Not all guide books can be all things to all people. This slim (184 pages), well thought out volume, concentrates on being really useful without weighing the traveler down. The cover promises "22 Smart Ways to See the Region" and it delivers most of the 22.
If this is your first trip to the Yucatan and you are an archaeology/history/sociology buff you need to read up on the Maya before you travel. A good place to start is The Ancient Maya, 6th Edition and/or The Maya (Eighth Edition) (Ancient Peoples and Places).
Some guide books have fairly decent but short descriptions of Mayan culture and sites that at least provide better information than what you are going to get from your average tour guide at the site. Unlike the thick, standard guide, this particular guide by Frommer provides only outlines and brief descriptions because that is what it sets out to do. It tells you what's important and how to get there and what to do along the way.

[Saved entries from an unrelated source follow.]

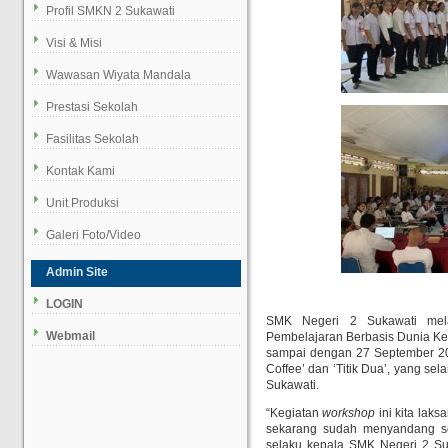
Profil SMKN 2 Sukawati
Visi & Misi
Wawasan Wiyata Mandala
Prestasi Sekolah
Fasilitas Sekolah
Kontak Kami
Unit Produksi
Galeri Foto/Video
Admin Site
LOGIN
S
MK Negeri 2 Sukawati mel
Webmail
Pembelajaran Berbasis Dunia Ker
sampai dengan 27 September 20
Coffee’ dan ‘Titik Dua’, yang s
Sukawati.
“Kegiatan
workshop
ini kita lak
sekarang sudah menyandang se
selaku kepala SMK Negeri 2 S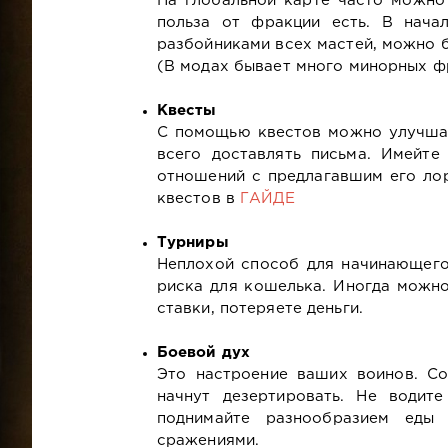
На глобальной карте часто можно 
польза от фракции есть. В нача
разбойниками всех мастей, можно б
(В модах бывает много минорных фр
Квесты
С помощью квестов можно улучшат
всего доставлять письма. Имейте
отношений с предлагавшим его лор
квестов в
ГАЙДЕ
Турниры
Неплохой способ для начинающего
риска для кошелька. Иногда можно
ставки, потеряете деньги.
Боевой дух
Это настроение ваших воинов. Со
начнут дезертировать. Не водит
поднимайте разнообразием еды 
сражениями.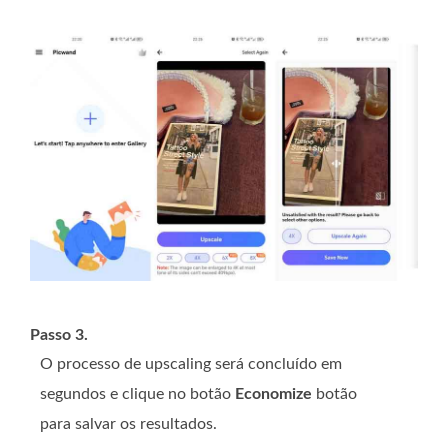
Passo 3.
O processo de upscaling será concluído em
segundos e clique no botão
Economize
botão
para salvar os resultados.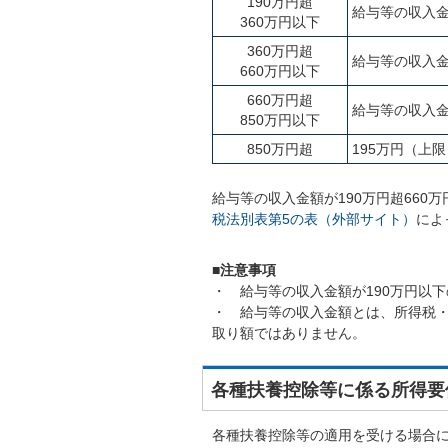
190万円超
給与等の収入金
360万円以下
360万円超
給与等の収入金
660万円以下
660万円超
給与等の収入金額
850万円以下
850万円超
195万円（上限
給与等の収入金額が190万円超66
税法別表第5の表（外部サイト）
によ
■注意事項
・ 給与等の収入金額が190万円以
・ 給与等の収入金額とは、所得税
取り額ではありません。
各種扶養控除等に係る所得要
各種扶養控除等の適用を受ける場合に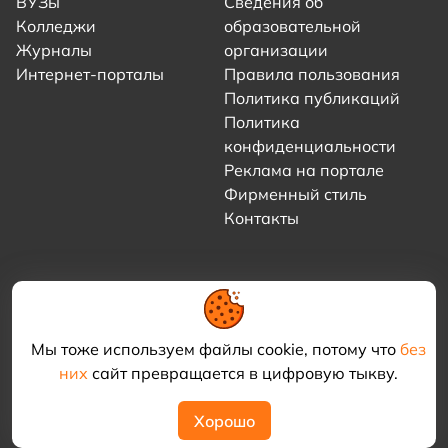
ВУЗы
Сведения об
Колледжи
образовательной
Журналы
организации
Интернет-порталы
Правила пользования
Политика публикаций
Политика
конфиденциальности
Реклама на портале
Фирменный стиль
Контакты
Мы тоже используем файлы cookie, потому что
без
них
сайт превращается в цифровую тыкву.
© 2021–2026 «Академия КриоФрост»
Хорошо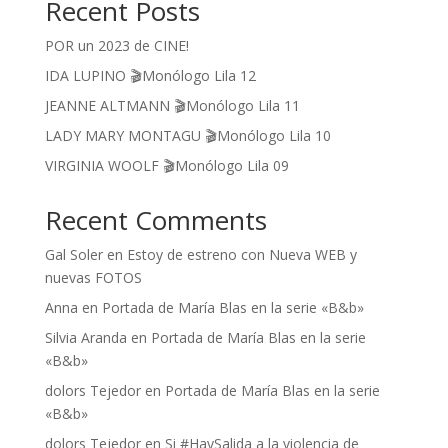
Recent Posts
POR un 2023 de CINE!
IDA LUPINO 🎬Monólogo Lila 12
JEANNE ALTMANN 🎬Monólogo Lila 11
LADY MARY MONTAGU 🎬Monólogo Lila 10
VIRGINIA WOOLF 🎬Monólogo Lila 09
Recent Comments
Gal Soler
en
Estoy de estreno con Nueva WEB y
nuevas FOTOS
Anna
en
Portada de María Blas en la serie «B&b»
Silvia Aranda
en
Portada de María Blas en la serie
«B&b»
dolors Tejedor
en
Portada de María Blas en la serie
«B&b»
dolors Tejedor
en
Si #HaySalida a la violencia de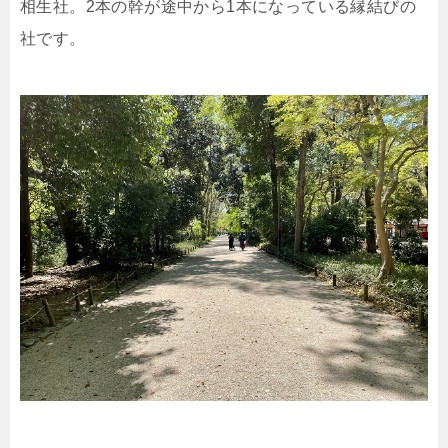
相生社。2本の幹が途中から1本になっている縁結びの
社です。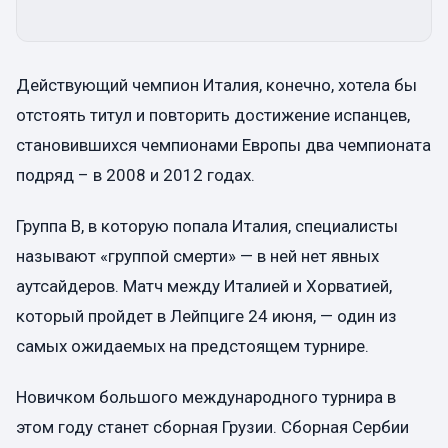
Действующий чемпион Италия, конечно, хотела бы
отстоять титул и повторить достижение испанцев,
становившихся чемпионами Европы два чемпионата
подряд – в 2008 и 2012 годах.
Группа B, в которую попала Италия, специалисты
называют «группой смерти» — в ней нет явных
аутсайдеров. Матч между Италией и Хорватией,
который пройдет в Лейпциге 24 июня, — один из
самых ожидаемых на предстоящем турнире.
Новичком большого международного турнира в
этом году станет сборная Грузии. Сборная Сербии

The Yucatan is not just archaeology sites. It has amazing beaches and reefs and underground lake-filled caves, jungles and ecotourism sites. There is something to interest almost everybody. I was traveling with a fairly diverse and opinionated small group who had all visited the Yucatan before. One liked beaches, another scuba, another eco-sites. We all used this guide and were easily able to strategize what we were going to do each day without getting bogged down in confusing details and we never got lost. The Yucatan is broken down into three day, one and two week car tours to pick and choose from. All sensible and manageable and worthwhile.
This guide has excellent maps. Additionally, there is a fold out map on the front cover and a removable larger map in a plastic pocket at the back.
Nothing appears to be left out. There are chapters on ecotourism, underwater and extreme sports, traveling with families, golf, spas, pre-Colombian sites and culture, regional touring, cities and towns and where to stay and dine in each area. The dining suggestions were good to excellent. Nothing too touristy nor too dangerously "native" either.
My favorite part of this guide is that it starts with "16 Favorite Moments", a list of the the author's favorite things to do. Yes, I can enthusiastically say that "#1 Standing above the azure sea at the ruins of Tulum" is one of my favorite moments as well. While I didn't accomplish all 16, I found what I did experience on the list almost entirely worthwhile. The last suggestion, #16, to eat at Oscar y Lalo's at Playa Soliman was an excellent dining suggestion even though the restaurant had moved to a less awe inspiring spot evidently after the guide had gone to press. This explains the four instead of five star rating.